EXERCISE AIM: Reproduce the entries below verbatim, from the first line through the line containing "scientific name: Cardamine concatenata", both included.

INPUT RECORDS:

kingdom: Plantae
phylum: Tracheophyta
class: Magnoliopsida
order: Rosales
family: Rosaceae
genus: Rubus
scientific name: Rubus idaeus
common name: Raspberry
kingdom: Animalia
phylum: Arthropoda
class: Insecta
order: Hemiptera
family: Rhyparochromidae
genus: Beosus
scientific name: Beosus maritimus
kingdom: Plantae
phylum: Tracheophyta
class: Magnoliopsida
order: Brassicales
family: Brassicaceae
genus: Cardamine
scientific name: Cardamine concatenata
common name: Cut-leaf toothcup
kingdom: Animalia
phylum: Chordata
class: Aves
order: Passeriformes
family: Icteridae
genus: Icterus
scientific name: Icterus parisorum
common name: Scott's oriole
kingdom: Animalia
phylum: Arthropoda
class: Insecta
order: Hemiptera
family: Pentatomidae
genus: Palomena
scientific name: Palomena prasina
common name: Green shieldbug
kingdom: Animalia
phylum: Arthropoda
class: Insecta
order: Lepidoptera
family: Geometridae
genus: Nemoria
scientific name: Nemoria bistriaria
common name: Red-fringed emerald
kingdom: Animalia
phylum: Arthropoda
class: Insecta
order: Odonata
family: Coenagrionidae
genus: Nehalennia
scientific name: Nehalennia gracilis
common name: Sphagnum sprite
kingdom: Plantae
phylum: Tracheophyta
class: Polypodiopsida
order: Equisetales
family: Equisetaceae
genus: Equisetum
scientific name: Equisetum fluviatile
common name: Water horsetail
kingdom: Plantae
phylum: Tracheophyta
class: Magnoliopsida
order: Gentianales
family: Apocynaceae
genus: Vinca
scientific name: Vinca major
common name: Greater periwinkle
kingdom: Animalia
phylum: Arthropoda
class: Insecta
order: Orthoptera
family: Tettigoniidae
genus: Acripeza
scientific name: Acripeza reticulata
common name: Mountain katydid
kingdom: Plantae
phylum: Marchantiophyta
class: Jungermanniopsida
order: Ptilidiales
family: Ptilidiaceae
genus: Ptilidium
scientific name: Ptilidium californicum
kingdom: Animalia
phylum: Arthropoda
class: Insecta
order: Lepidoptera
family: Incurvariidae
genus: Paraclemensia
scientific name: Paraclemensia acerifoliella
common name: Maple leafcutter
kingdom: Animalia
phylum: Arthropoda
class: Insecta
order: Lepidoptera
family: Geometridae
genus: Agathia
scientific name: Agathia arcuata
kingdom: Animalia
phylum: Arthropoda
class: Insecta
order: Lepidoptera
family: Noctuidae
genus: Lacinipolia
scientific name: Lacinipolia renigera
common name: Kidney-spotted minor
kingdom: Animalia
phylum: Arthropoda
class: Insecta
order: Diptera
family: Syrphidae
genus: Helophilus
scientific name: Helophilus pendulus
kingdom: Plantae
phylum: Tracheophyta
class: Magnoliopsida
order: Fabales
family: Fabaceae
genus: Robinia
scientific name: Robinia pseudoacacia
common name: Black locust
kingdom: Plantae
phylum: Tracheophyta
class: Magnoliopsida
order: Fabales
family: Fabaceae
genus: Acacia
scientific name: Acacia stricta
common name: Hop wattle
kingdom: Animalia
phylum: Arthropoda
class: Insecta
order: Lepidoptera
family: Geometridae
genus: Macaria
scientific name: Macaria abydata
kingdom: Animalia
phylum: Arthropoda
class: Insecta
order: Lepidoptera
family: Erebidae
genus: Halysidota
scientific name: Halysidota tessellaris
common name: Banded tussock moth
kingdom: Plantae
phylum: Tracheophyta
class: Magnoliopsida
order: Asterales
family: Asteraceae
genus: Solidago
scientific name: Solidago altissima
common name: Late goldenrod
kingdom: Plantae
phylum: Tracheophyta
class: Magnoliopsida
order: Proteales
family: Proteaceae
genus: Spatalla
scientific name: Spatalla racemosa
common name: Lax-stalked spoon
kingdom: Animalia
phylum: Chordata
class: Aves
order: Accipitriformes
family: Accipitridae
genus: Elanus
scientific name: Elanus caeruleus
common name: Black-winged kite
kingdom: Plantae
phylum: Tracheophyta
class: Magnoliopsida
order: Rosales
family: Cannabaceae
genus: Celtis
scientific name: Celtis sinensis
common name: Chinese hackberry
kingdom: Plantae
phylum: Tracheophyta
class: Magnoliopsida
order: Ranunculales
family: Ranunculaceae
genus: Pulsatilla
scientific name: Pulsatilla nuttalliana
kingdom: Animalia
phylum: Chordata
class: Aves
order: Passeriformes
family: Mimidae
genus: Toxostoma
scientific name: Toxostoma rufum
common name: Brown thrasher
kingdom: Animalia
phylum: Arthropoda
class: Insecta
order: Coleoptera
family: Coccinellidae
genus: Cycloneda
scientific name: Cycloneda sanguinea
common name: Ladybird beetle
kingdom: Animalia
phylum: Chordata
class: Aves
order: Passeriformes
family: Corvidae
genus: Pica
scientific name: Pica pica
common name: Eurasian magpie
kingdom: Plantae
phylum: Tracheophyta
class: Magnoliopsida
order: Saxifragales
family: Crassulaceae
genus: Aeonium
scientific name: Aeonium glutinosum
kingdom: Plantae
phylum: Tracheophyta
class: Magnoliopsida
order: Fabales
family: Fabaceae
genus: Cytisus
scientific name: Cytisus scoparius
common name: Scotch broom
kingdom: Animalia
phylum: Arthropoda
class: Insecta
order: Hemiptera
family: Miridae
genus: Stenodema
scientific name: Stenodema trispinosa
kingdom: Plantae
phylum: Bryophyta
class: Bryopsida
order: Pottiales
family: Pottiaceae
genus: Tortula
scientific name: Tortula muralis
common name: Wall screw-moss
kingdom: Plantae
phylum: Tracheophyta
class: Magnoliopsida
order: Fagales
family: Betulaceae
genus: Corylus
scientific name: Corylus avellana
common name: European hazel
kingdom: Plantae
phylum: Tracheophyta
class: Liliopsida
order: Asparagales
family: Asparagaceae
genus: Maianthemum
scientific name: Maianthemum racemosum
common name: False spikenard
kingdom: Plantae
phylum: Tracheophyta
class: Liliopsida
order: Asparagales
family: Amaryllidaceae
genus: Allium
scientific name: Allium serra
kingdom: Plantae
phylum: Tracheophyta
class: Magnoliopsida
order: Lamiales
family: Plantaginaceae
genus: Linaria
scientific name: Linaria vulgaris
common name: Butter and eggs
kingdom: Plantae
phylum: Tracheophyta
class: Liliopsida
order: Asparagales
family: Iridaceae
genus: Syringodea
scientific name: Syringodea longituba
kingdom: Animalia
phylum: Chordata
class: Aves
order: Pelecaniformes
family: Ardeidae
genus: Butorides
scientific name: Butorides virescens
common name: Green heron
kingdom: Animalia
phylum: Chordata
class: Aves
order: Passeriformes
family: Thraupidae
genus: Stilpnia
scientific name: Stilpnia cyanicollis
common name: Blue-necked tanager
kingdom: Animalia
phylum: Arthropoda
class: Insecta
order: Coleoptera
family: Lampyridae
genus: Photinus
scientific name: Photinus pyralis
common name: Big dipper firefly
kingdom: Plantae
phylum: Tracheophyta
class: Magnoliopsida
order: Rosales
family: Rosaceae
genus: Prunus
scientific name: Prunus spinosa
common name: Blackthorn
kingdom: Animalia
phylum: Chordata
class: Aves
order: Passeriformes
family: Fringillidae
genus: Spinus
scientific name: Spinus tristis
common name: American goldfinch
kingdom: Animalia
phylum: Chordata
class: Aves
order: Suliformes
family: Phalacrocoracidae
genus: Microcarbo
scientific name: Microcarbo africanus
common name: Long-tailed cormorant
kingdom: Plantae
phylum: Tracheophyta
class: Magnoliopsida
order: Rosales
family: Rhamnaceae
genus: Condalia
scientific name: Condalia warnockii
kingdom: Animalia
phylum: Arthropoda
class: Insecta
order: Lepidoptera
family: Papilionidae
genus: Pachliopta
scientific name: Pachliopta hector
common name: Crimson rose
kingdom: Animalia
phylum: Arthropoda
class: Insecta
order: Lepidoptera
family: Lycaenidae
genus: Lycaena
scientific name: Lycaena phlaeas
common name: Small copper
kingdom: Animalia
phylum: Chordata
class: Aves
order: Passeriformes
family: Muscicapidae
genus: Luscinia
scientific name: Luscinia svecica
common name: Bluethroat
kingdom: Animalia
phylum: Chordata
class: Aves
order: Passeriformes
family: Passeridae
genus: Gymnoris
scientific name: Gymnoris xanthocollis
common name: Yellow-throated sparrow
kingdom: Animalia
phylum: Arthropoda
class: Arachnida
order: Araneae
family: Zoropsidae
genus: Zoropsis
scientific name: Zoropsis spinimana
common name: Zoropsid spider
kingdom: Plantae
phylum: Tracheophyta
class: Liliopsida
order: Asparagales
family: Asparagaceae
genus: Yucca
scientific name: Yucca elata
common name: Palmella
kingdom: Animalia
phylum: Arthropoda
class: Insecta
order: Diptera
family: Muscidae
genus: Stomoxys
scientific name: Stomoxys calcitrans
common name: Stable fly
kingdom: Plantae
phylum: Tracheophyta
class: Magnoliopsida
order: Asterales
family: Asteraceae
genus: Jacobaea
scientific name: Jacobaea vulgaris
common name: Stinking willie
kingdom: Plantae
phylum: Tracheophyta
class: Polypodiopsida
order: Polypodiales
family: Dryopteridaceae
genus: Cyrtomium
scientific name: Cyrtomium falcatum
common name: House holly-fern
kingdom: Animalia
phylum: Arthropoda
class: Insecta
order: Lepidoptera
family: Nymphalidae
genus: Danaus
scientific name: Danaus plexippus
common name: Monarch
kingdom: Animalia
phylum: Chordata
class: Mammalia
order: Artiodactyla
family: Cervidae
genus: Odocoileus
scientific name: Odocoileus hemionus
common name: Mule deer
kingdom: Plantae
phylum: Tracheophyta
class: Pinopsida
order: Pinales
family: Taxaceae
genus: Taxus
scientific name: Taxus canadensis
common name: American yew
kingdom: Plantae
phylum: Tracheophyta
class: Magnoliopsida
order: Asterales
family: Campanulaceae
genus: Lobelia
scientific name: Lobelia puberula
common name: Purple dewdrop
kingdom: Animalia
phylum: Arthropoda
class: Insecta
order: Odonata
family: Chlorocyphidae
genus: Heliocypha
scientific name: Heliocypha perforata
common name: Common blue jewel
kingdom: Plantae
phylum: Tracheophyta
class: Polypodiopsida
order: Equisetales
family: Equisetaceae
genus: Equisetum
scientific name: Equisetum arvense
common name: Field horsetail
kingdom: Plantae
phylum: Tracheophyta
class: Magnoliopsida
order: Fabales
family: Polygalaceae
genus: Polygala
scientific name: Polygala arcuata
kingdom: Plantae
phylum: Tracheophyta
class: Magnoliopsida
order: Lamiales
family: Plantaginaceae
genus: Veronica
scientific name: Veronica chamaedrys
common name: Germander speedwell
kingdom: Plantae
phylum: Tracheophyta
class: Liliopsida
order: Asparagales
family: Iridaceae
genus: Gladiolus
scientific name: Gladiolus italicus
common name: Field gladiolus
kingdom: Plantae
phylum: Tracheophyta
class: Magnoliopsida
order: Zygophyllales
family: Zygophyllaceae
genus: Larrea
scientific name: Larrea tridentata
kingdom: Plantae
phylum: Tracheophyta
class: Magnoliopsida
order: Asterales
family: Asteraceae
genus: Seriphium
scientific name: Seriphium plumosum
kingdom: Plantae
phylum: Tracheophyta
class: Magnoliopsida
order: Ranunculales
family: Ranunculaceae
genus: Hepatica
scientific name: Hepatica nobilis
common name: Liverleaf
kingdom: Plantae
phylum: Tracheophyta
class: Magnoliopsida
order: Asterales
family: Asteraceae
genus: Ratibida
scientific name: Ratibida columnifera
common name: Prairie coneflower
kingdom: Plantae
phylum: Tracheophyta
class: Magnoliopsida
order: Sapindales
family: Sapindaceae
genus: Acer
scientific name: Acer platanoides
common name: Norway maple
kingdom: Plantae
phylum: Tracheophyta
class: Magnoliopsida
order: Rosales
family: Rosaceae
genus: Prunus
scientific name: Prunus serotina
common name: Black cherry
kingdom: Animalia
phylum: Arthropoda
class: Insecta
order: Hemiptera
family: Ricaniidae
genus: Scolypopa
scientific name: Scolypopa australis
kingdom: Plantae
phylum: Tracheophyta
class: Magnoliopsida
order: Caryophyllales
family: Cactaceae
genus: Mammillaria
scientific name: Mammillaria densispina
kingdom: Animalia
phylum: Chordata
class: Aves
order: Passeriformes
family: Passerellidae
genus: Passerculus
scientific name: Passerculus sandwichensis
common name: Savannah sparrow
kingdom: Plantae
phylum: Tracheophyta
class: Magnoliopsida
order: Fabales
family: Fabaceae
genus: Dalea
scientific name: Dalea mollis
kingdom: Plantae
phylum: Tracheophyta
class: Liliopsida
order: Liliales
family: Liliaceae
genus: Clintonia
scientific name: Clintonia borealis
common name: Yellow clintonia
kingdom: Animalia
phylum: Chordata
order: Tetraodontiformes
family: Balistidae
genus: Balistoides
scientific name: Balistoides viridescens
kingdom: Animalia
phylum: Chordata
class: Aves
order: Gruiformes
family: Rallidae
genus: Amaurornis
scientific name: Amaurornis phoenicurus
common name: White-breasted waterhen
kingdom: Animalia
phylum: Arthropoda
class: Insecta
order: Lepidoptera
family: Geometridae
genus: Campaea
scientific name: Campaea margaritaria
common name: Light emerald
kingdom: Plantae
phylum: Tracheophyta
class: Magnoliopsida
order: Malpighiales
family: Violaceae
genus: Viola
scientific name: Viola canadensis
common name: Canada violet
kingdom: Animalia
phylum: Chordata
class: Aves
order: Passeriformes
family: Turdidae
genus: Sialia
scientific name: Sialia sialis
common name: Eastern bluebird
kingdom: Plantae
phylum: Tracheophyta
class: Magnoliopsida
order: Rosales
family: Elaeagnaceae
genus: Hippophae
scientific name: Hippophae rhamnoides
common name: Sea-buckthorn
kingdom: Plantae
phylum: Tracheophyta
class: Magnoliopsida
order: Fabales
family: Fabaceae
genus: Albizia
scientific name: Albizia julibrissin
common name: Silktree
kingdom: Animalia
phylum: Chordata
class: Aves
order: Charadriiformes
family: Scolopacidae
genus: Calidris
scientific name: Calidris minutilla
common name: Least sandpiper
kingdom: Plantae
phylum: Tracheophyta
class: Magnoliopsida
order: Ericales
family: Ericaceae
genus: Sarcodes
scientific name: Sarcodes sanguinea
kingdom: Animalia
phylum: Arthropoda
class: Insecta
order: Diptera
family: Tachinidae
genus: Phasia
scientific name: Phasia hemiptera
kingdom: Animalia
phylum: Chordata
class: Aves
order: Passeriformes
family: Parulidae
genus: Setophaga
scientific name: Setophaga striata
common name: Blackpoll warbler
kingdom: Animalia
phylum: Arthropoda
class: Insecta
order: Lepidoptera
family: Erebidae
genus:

TASK SOLUTION:
kingdom: Plantae
phylum: Tracheophyta
class: Magnoliopsida
order: Rosales
family: Rosaceae
genus: Rubus
scientific name: Rubus idaeus
common name: Raspberry
kingdom: Animalia
phylum: Arthropoda
class: Insecta
order: Hemiptera
family: Rhyparochromidae
genus: Beosus
scientific name: Beosus maritimus
kingdom: Plantae
phylum: Tracheophyta
class: Magnoliopsida
order: Brassicales
family: Brassicaceae
genus: Cardamine
scientific name: Cardamine concatenata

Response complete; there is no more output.